Self-defense, first response on four legs
MOUNT VERNON — It’s easy to feel protected against assailants while atop a 1,200-pound horse — but equestrians are sometimes just as vulnerable to attackers as people on foot, instructor Lucinda Blenis said at a horseback self-defense class Saturday.
If a horse shies and the rider falls off while being attacked, they’re even more as risk, she said.
Trail riders in particular are at risk of being attacked, instructor Patrick Welsh said.
“There’s a lot of very weird people out in the woods,” he said.
That’s why the Skagit Chapter of Back Country Horsemen hosted the clinic, chapter member Marilyn Pineda said. Over the past several years the group has seen a rise in people hanging around the Les Hilde Trailhead, she said.
While no member has been approached or harmed, Pineda said, some riders feel uncomfortable and at-risk.
“People were beginning to develop a hesitancy to use the trailhead,” she said. “We can’t have that.”
So Pineda invited Blenis and Welsh, who run a horseback self-defense and first-response training program based in Pennsylvania called The Tactical Horseman.
“I always thought, ‘Who would approach me on a horse?’” Blenis said. “But if someone is going to approach me aggressively while I’m on this animal that could kill them — they have only one thing on their mind, and that’s to do me harm.”
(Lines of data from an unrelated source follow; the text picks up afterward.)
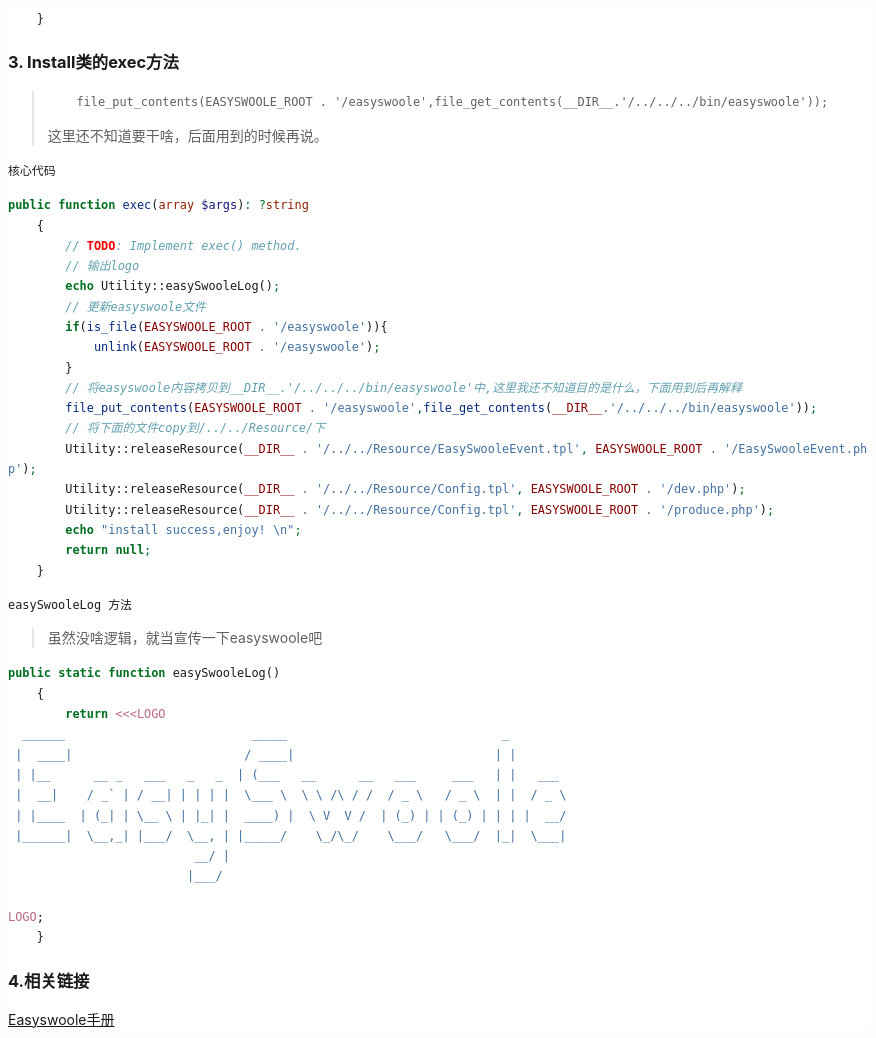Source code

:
 ```php
    }
```

### 3. Install类的exec方法
>         file_put_contents(EASYSWOOLE_ROOT . '/easyswoole',file_get_contents(__DIR__.'/../../../bin/easyswoole'));
> 这里还不知道要干啥，后面用到的时候再说。

`核心代码`

```php
public function exec(array $args): ?string
    {
        // TODO: Implement exec() method.
        // 输出logo
        echo Utility::easySwooleLog();
        // 更新easyswoole文件
        if(is_file(EASYSWOOLE_ROOT . '/easyswoole')){
            unlink(EASYSWOOLE_ROOT . '/easyswoole');
        }
        // 将easyswoole内容拷贝到__DIR__.'/../../../bin/easyswoole'中,这里我还不知道目的是什么，下面用到后再解释
        file_put_contents(EASYSWOOLE_ROOT . '/easyswoole',file_get_contents(__DIR__.'/../../../bin/easyswoole'));
        // 将下面的文件copy到/../../Resource/下
        Utility::releaseResource(__DIR__ . '/../../Resource/EasySwooleEvent.tpl', EASYSWOOLE_ROOT . '/EasySwooleEvent.php');
        Utility::releaseResource(__DIR__ . '/../../Resource/Config.tpl', EASYSWOOLE_ROOT . '/dev.php');
        Utility::releaseResource(__DIR__ . '/../../Resource/Config.tpl', EASYSWOOLE_ROOT . '/produce.php');
        echo "install success,enjoy! \n";
        return null;
    }
```

`easySwooleLog 方法`
> 虽然没啥逻辑，就当宣传一下easyswoole吧

```php
public static function easySwooleLog()
    {
        return <<<LOGO
  ______                          _____                              _
 |  ____|                        / ____|                            | |
 | |__      __ _   ___   _   _  | (___   __      __   ___     ___   | |   ___
 |  __|    / _` | / __| | | | |  \___ \  \ \ /\ / /  / _ \   / _ \  | |  / _ \
 | |____  | (_| | \__ \ | |_| |  ____) |  \ V  V /  | (_) | | (_) | | | |  __/
 |______|  \__,_| |___/  \__, | |_____/    \_/\_/    \___/   \___/  |_|  \___|
                          __/ |
                         |___/

LOGO;
    }
```

### 4.相关链接

[Easyswoole手册](https://www.easyswoole.com/Manual/3.x/Cn/_book/Introduction/install.html)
People preoccupied with getting their horses ready to ride in a trailhead parking lot are also perfect targets, Blenis said.
At the clinic, attendees learned on-ground, self-defense tactics, how to use common riding gear like whips and spurs as weapons, and how to use their horse against an attacker.
Walsh started The Tactical Horseman about three years ago after witnessing riders’ lack of preparedness to help a young girl injured on a trail ride. He noticed riders rummaging through saddle bags struggling to access First Aid materials.
“I thought, ‘There must be a better way to do this,’” he said.
That moment led Walsh to develop military-inspired equestrian gear to make life-saving equipment more accessible and then to begin teaching first response and self-defense geared toward horseback riders.
“There’s a need for equestrians to learn how to take care of themselves until they can access help,” Walsh said.
For Pineda, she said the clinic was all about “being proactive rather than taking on attitude of a potential victim.”
Trish Groda, one of the about 40 people in attendance, said she came because she’s known equestrians who had run-ins with “unsavory” people out on trails.
“(Self-defense) is just something I think is really important,” she said.